Each day that I can, I have been digging up irises that were planted by the previous owner of this place up on a hill behind our house. Which would be nice, but it's too hard for me to keep that area watered or to go up there to tend any landscaping. So, it's my plan to work when I can, and only for as long as I can, and move any plantings up there down to the flower bed in the back yard or ones in the front yard close to the house. I feel this makes a lot of sense: it's so much easier for me to tend these plants, and they are more visible and more likely to be enjoyed when they will be closer to the house. It's very rewarding, but I just work 30 minutes at it, and the sweat pours off my forehead and my arms become amazingly weak and I get to feeling like I have a wicked flu, all over my body.

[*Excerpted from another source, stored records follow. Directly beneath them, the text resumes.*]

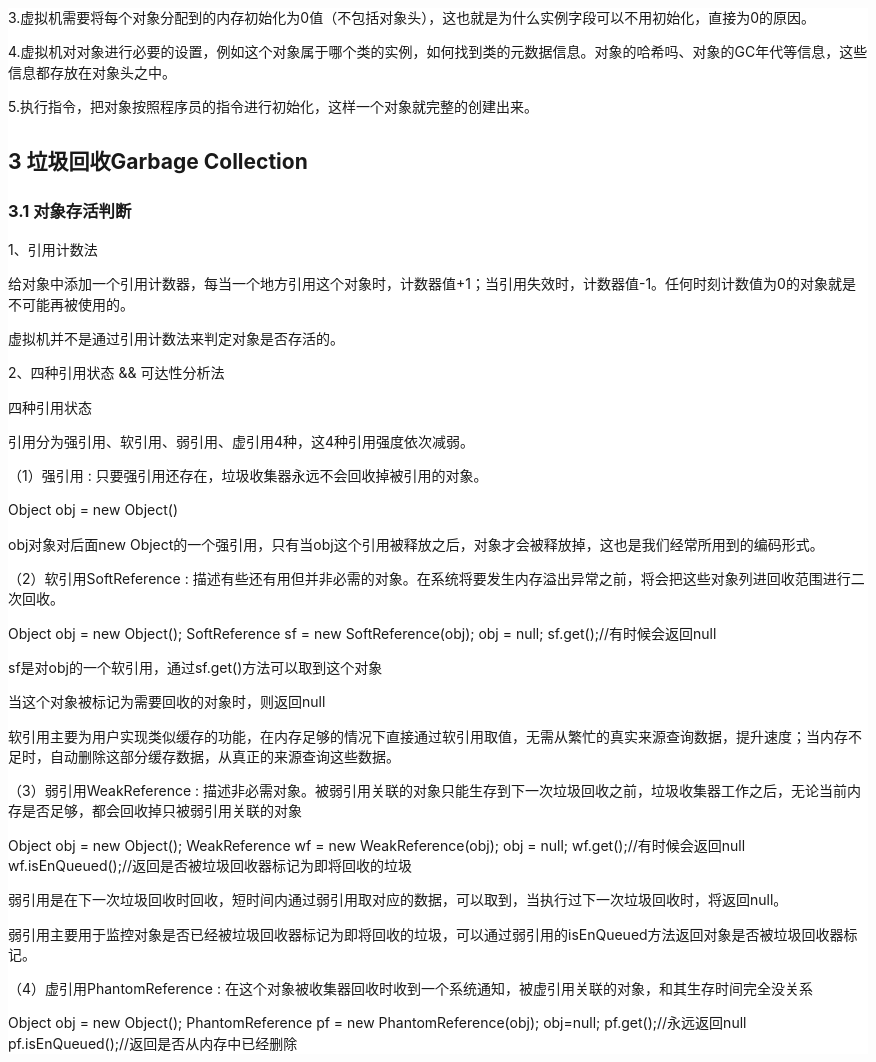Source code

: 3.虚拟机需要将每个对象分配到的内存初始化为0值（不包括对象头），这也就是为什么实例字段可以不用初始化，直接为0的原因。

4.虚拟机对对象进行必要的设置，例如这个对象属于哪个类的实例，如何找到类的元数据信息。对象的哈希吗、对象的GC年代等信息，这些信息都存放在对象头之中。

5.执行<init>指令，把对象按照程序员的指令进行初始化，这样一个对象就完整的创建出来。

## 3 垃圾回收Garbage Collection

### 3.1 对象存活判断

1、引用计数法

给对象中添加一个引用计数器，每当一个地方引用这个对象时，计数器值+1；当引用失效时，计数器值-1。任何时刻计数值为0的对象就是不可能再被使用的。

虚拟机并不是通过引用计数法来判定对象是否存活的。

2、四种引用状态 && 可达性分析法

四种引用状态

引用分为强引用、软引用、弱引用、虚引用4种，这4种引用强度依次减弱。

（1）强引用 : 只要强引用还存在，垃圾收集器永远不会回收掉被引用的对象。

Object obj = new Object()

obj对象对后面new Object的一个强引用，只有当obj这个引用被释放之后，对象才会被释放掉，这也是我们经常所用到的编码形式。

（2）软引用SoftReference : 描述有些还有用但并非必需的对象。在系统将要发生内存溢出异常之前，将会把这些对象列进回收范围进行二次回收。

Object obj = new Object();
SoftReference<Object> sf = new SoftReference<Object>(obj);
obj = null;
sf.get();//有时候会返回null

sf是对obj的一个软引用，通过sf.get()方法可以取到这个对象

当这个对象被标记为需要回收的对象时，则返回null

软引用主要为用户实现类似缓存的功能，在内存足够的情况下直接通过软引用取值，无需从繁忙的真实来源查询数据，提升速度；当内存不足时，自动删除这部分缓存数据，从真正的来源查询这些数据。

（3）弱引用WeakReference : 描述非必需对象。被弱引用关联的对象只能生存到下一次垃圾回收之前，垃圾收集器工作之后，无论当前内存是否足够，都会回收掉只被弱引用关联的对象

Object obj = new Object();
WeakReference<Object> wf = new WeakReference<Object>(obj);
obj = null;
wf.get();//有时候会返回null
wf.isEnQueued();//返回是否被垃圾回收器标记为即将回收的垃圾

弱引用是在下一次垃圾回收时回收，短时间内通过弱引用取对应的数据，可以取到，当执行过下一次垃圾回收时，将返回null。

弱引用主要用于监控对象是否已经被垃圾回收器标记为即将回收的垃圾，可以通过弱引用的isEnQueued方法返回对象是否被垃圾回收器标记。

（4）虚引用PhantomReference : 在这个对象被收集器回收时收到一个系统通知，被虚引用关联的对象，和其生存时间完全没关系

Object obj = new Object();
PhantomReference<Object> pf = new PhantomReference<Object>(obj);
obj=null;
pf.get();//永远返回null
pf.isEnQueued();//返回是否从内存中已经删除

I should be used to it, it's been six years...

One of my readers, Lisa, lost her good horse Fancy the other day to colic. Lisa, I'm so sorry about your loss. I wish I could have come down and watched you ride her. I know your heart aches with emptiness and I pray God will get you through, as I know He will.

I will post a few pictures here now. And hope to have some nice pictures in a few days when we get back from camping with our "Casbah" (the model of our 1969 Alladin trailer).

Thanks, dear readers! And thanks to all who have posted comments here...your comments keep me going!